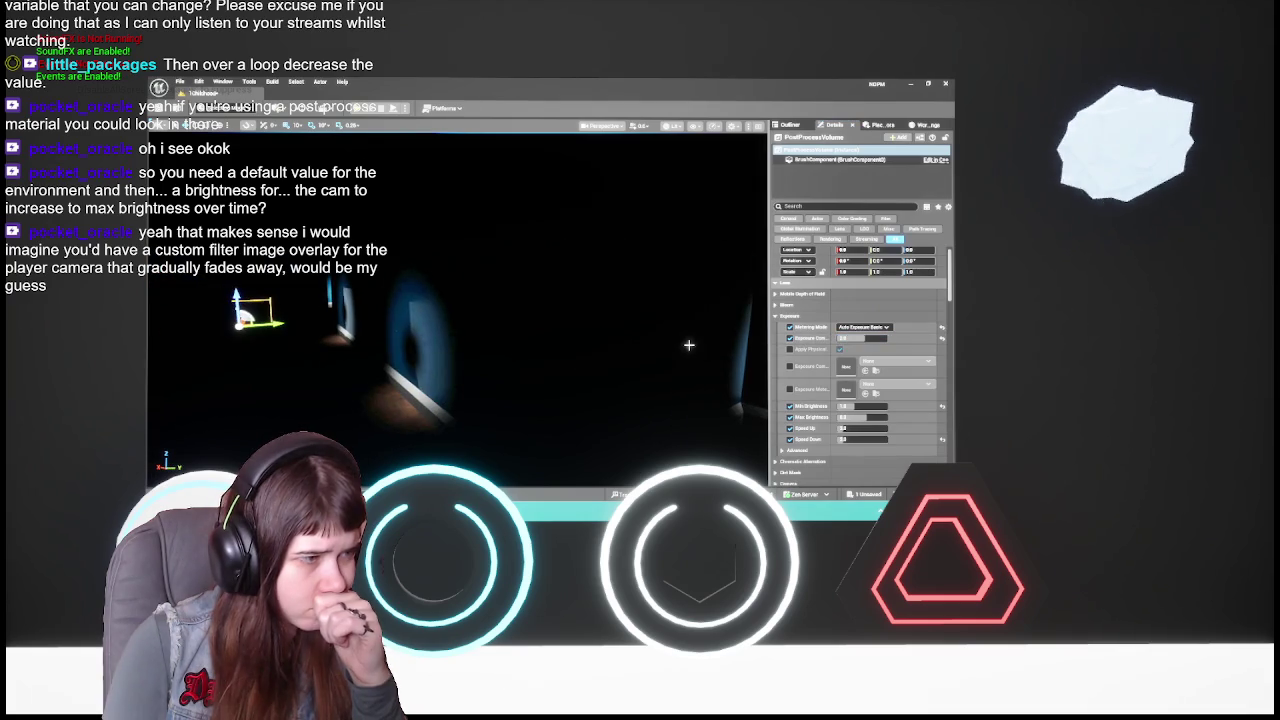
- Reset Exposure Compensation to its default and save all changes
left_click(941, 340)
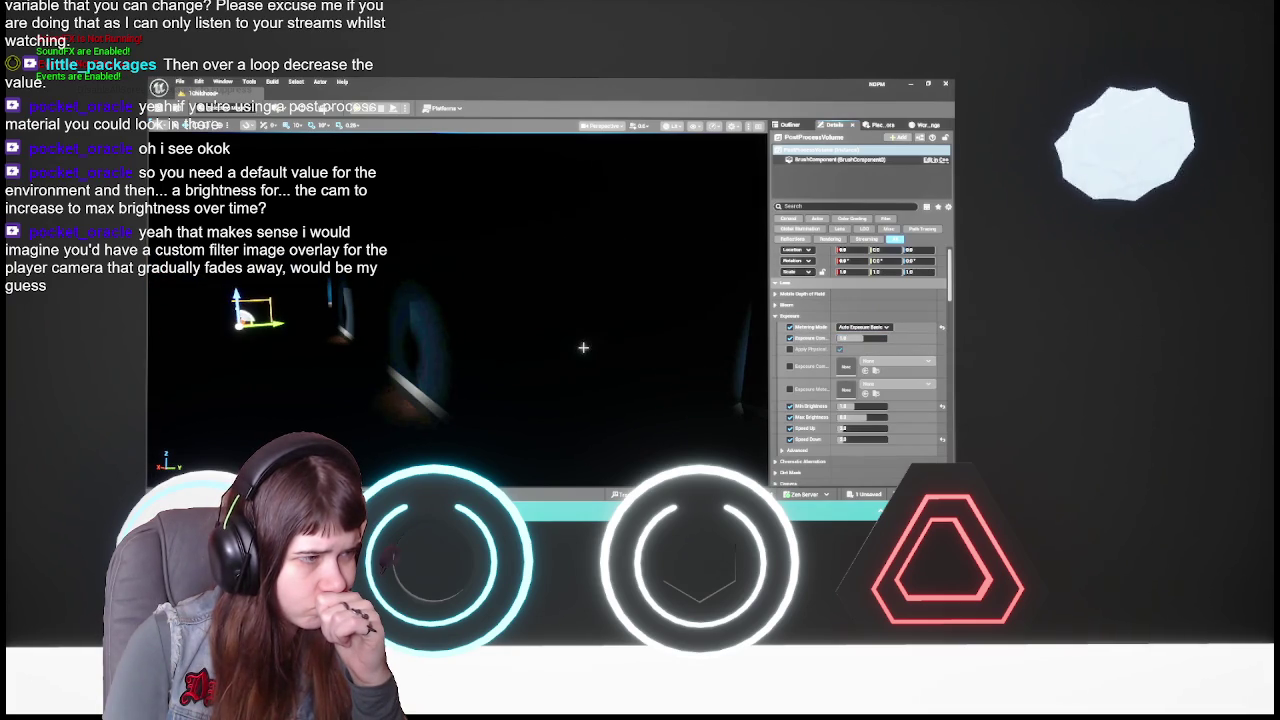
left_click_drag(583, 347, 639, 296)
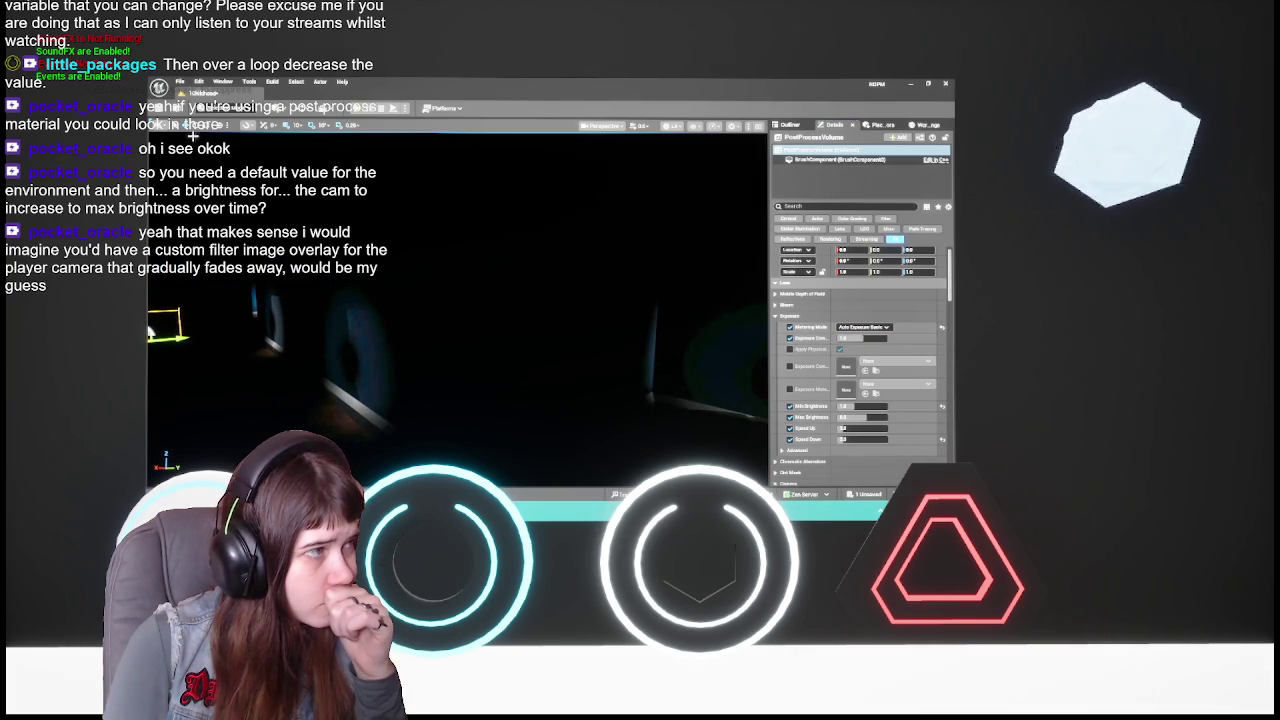
key("ctrl+s")
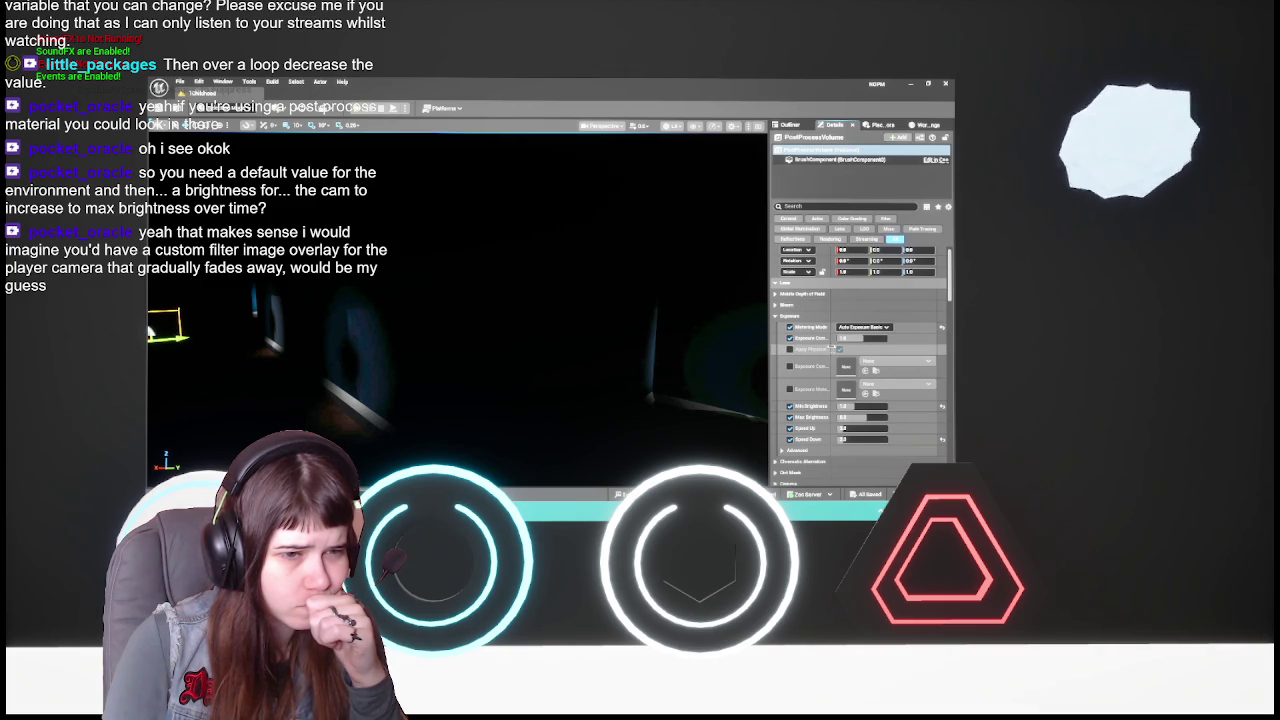
mouse_move(830, 349)
left_mouse_down()
mouse_move(873, 350)
mouse_move(855, 352)
left_mouse_up()
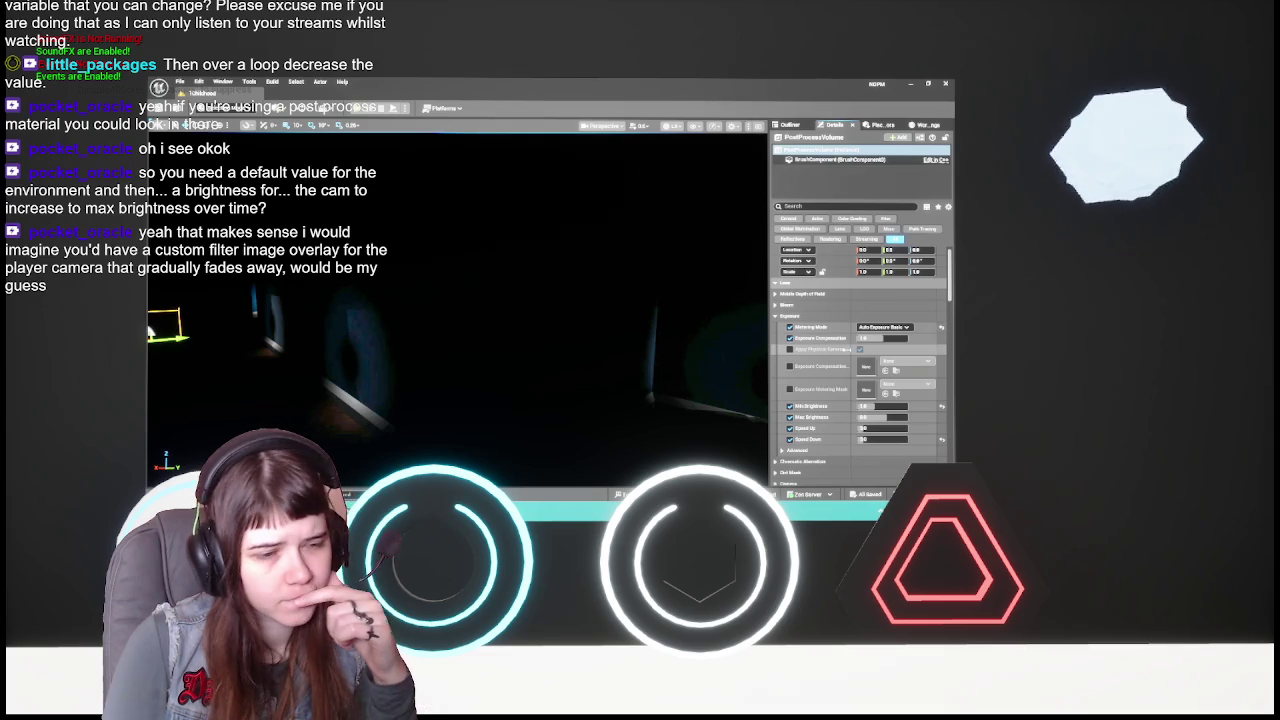
scroll(845, 373, "down", 1)
scroll(845, 373, "down", 2)
left_click(826, 372)
scroll(826, 380, "down", 1)
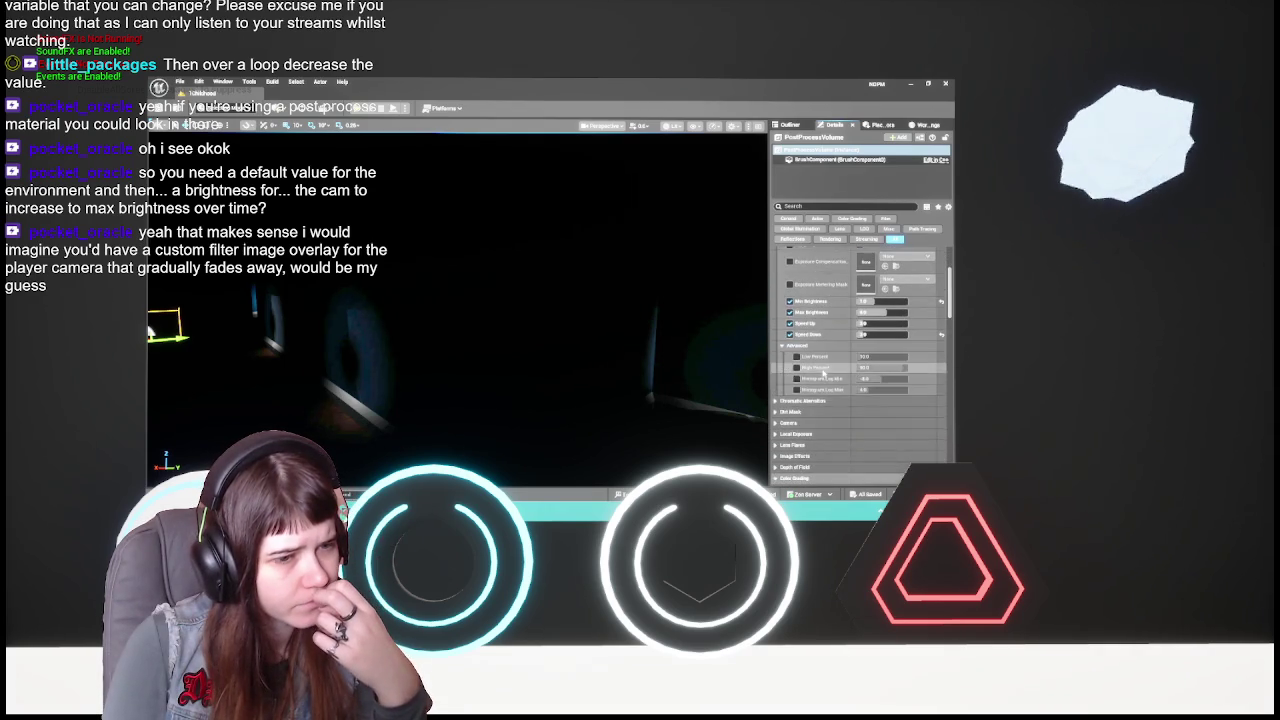
scroll(826, 393, "down", 1)
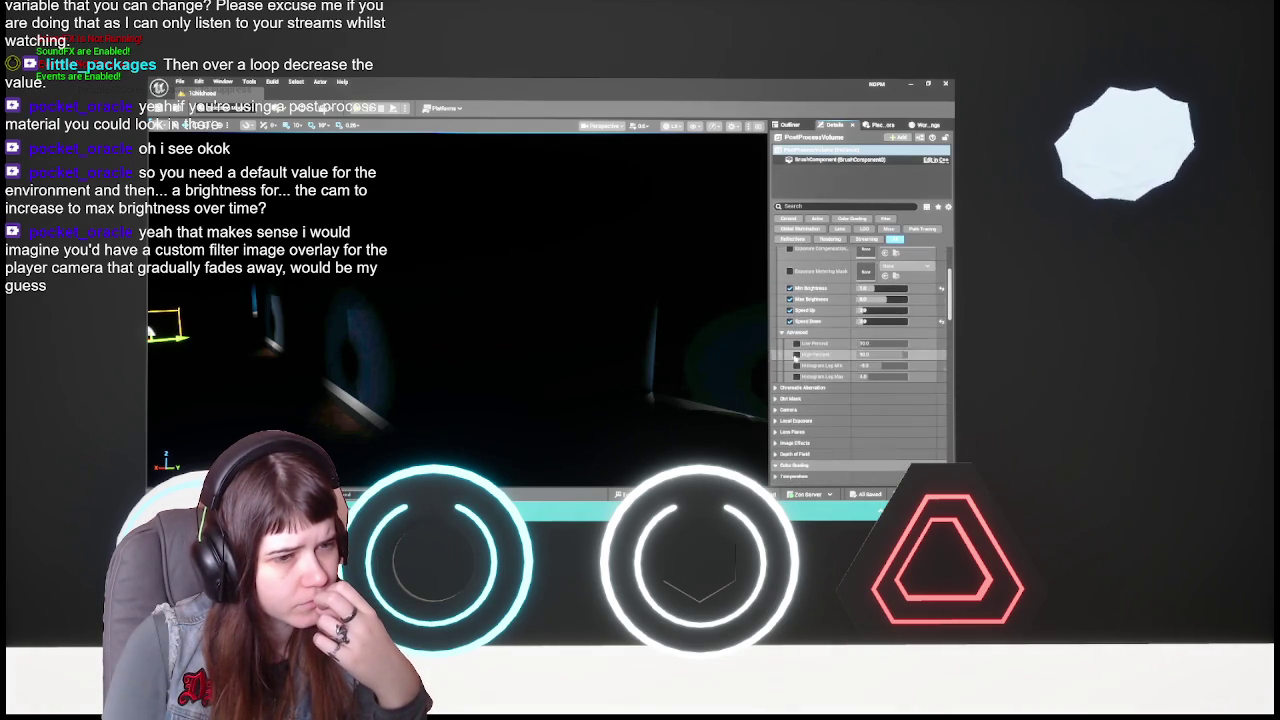
left_click(781, 333)
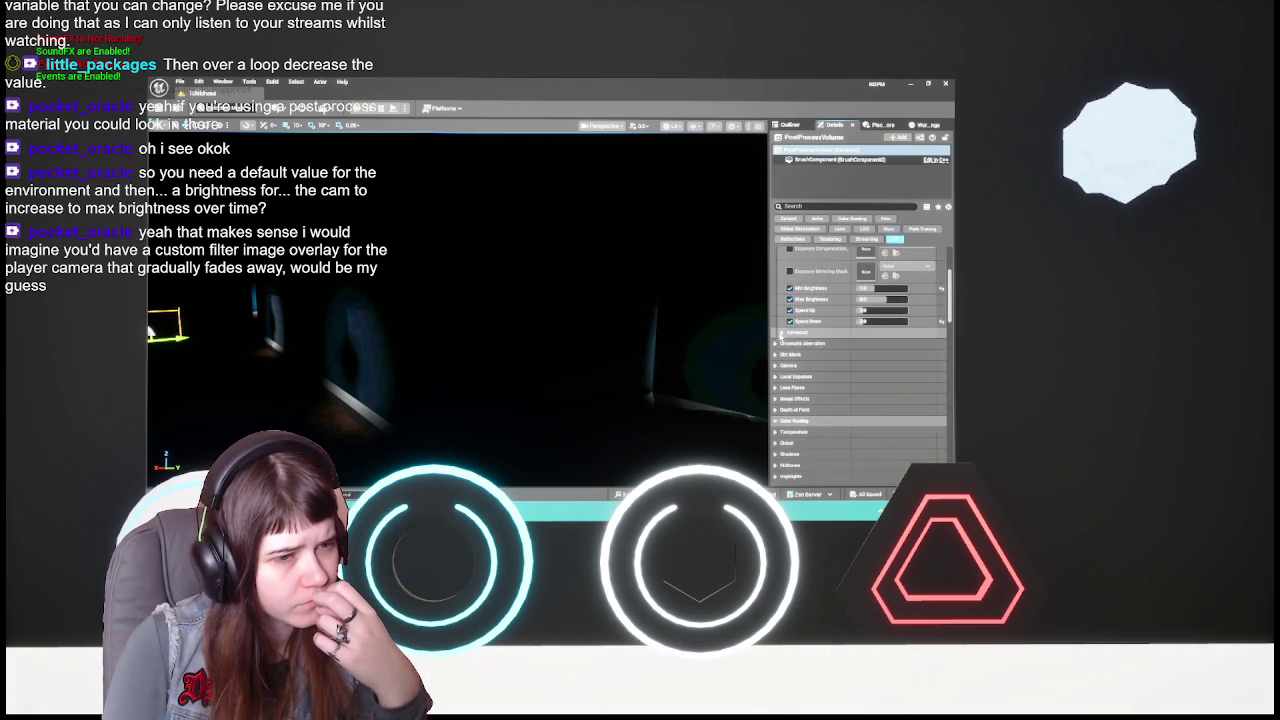
left_click(800, 380)
scroll(810, 385, "down", 2)
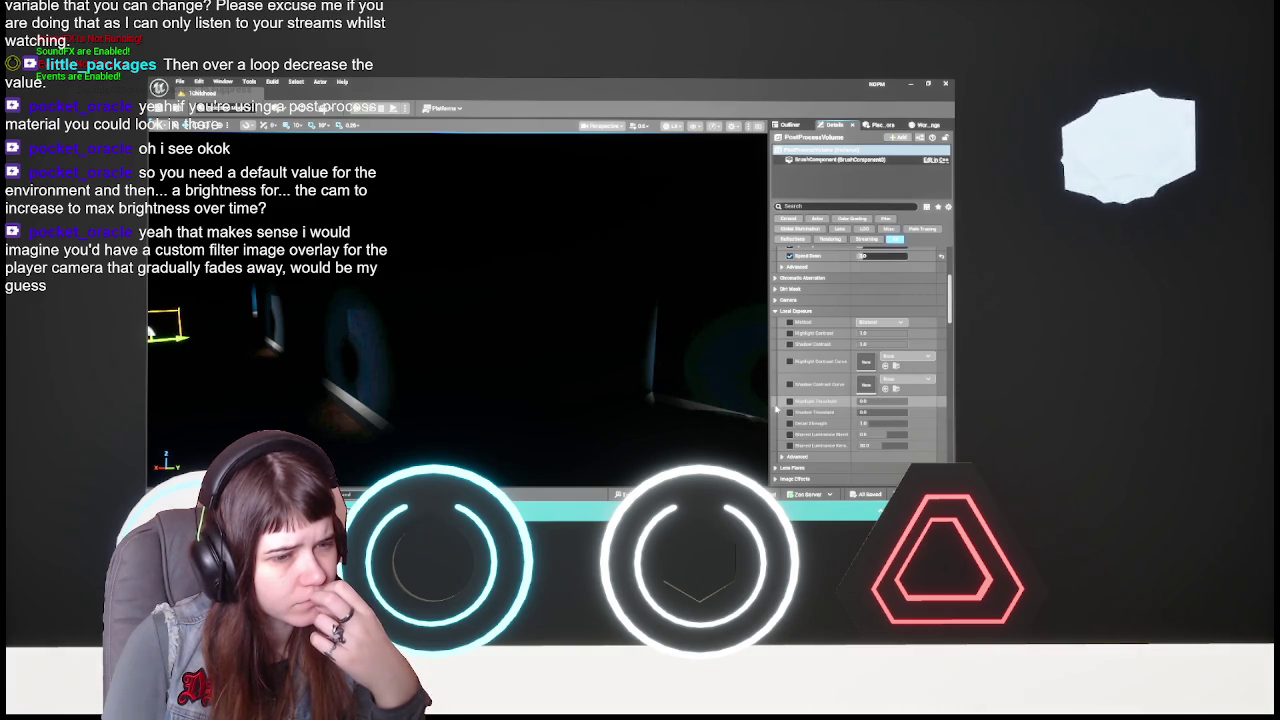
scroll(776, 385, "up", 2)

|---|

Exercise. Copy out all lines above that include the string "scroll".

Result below.
scroll(845, 373, "down", 1)
scroll(845, 373, "down", 2)
scroll(826, 380, "down", 1)
scroll(826, 393, "down", 1)
scroll(810, 385, "down", 2)
scroll(776, 385, "up", 2)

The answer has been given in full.